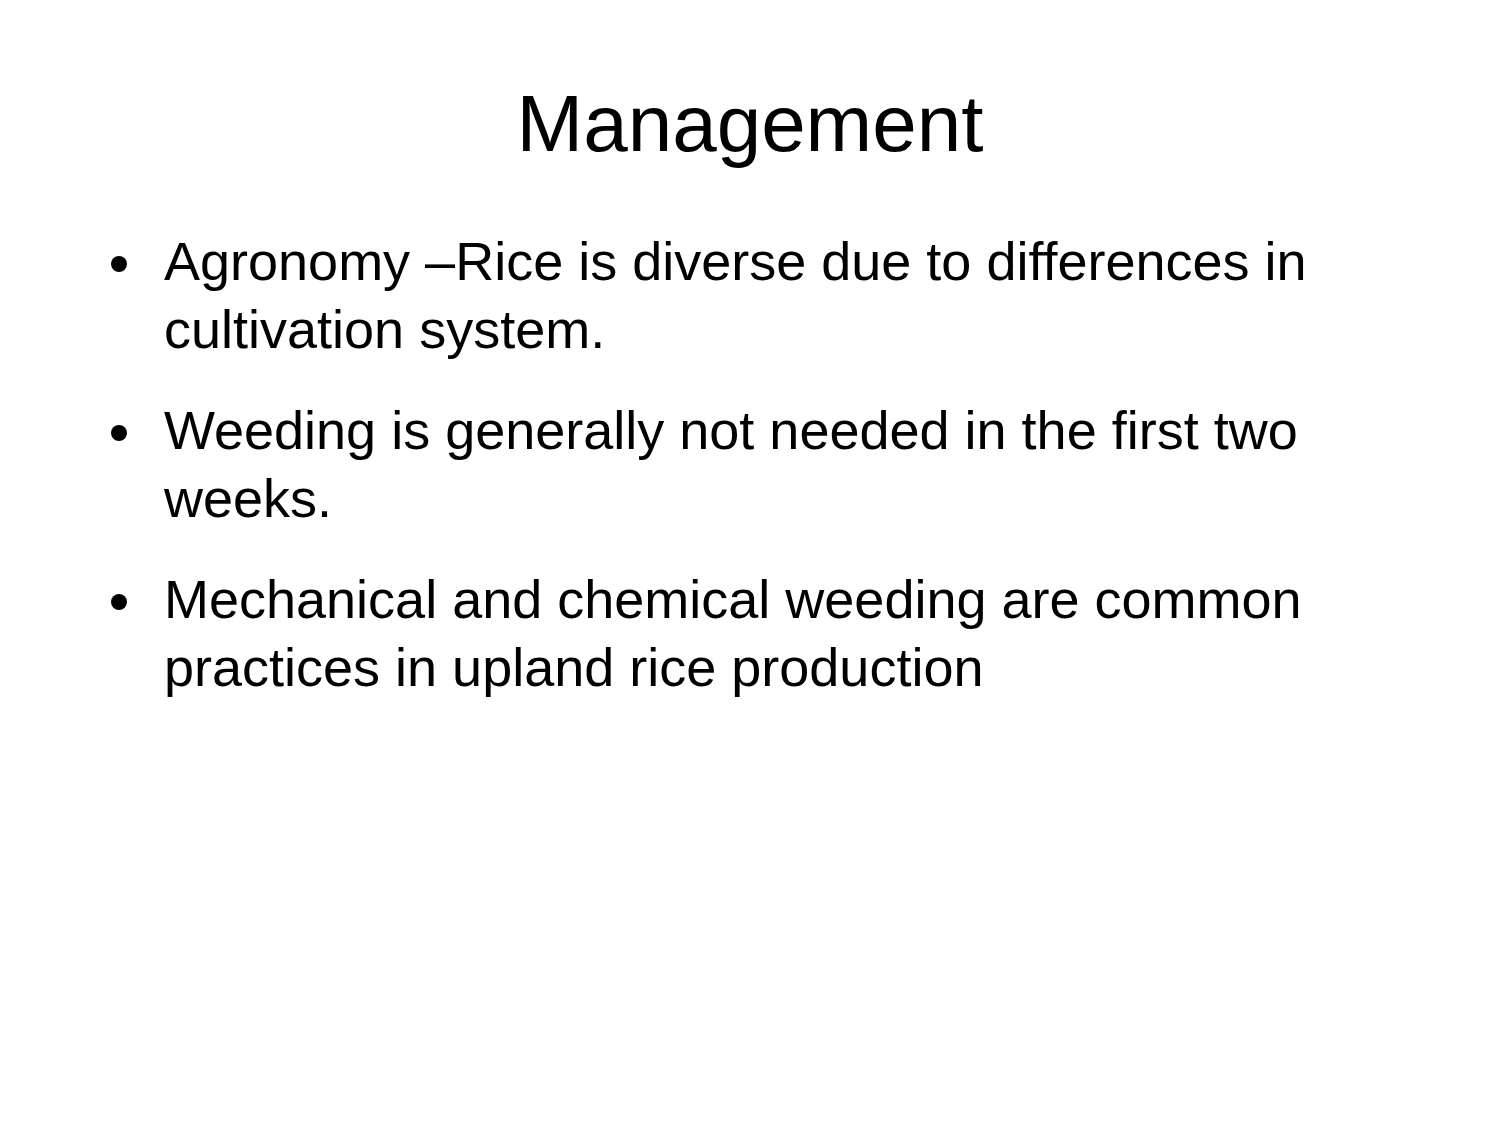Management
Agronomy –Rice is diverse due to differences in cultivation system.
Weeding is generally not needed in the first two weeks.
Mechanical and chemical weeding are common practices in upland rice production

- Task requirements
Repeat the listing above verbatim, but exclude the pictures it contains.

- Answer to this problem
Management
Agronomy –Rice is diverse due to differences in cultivation system.
Weeding is generally not needed in the first two weeks.
Mechanical and chemical weeding are common practices in upland rice production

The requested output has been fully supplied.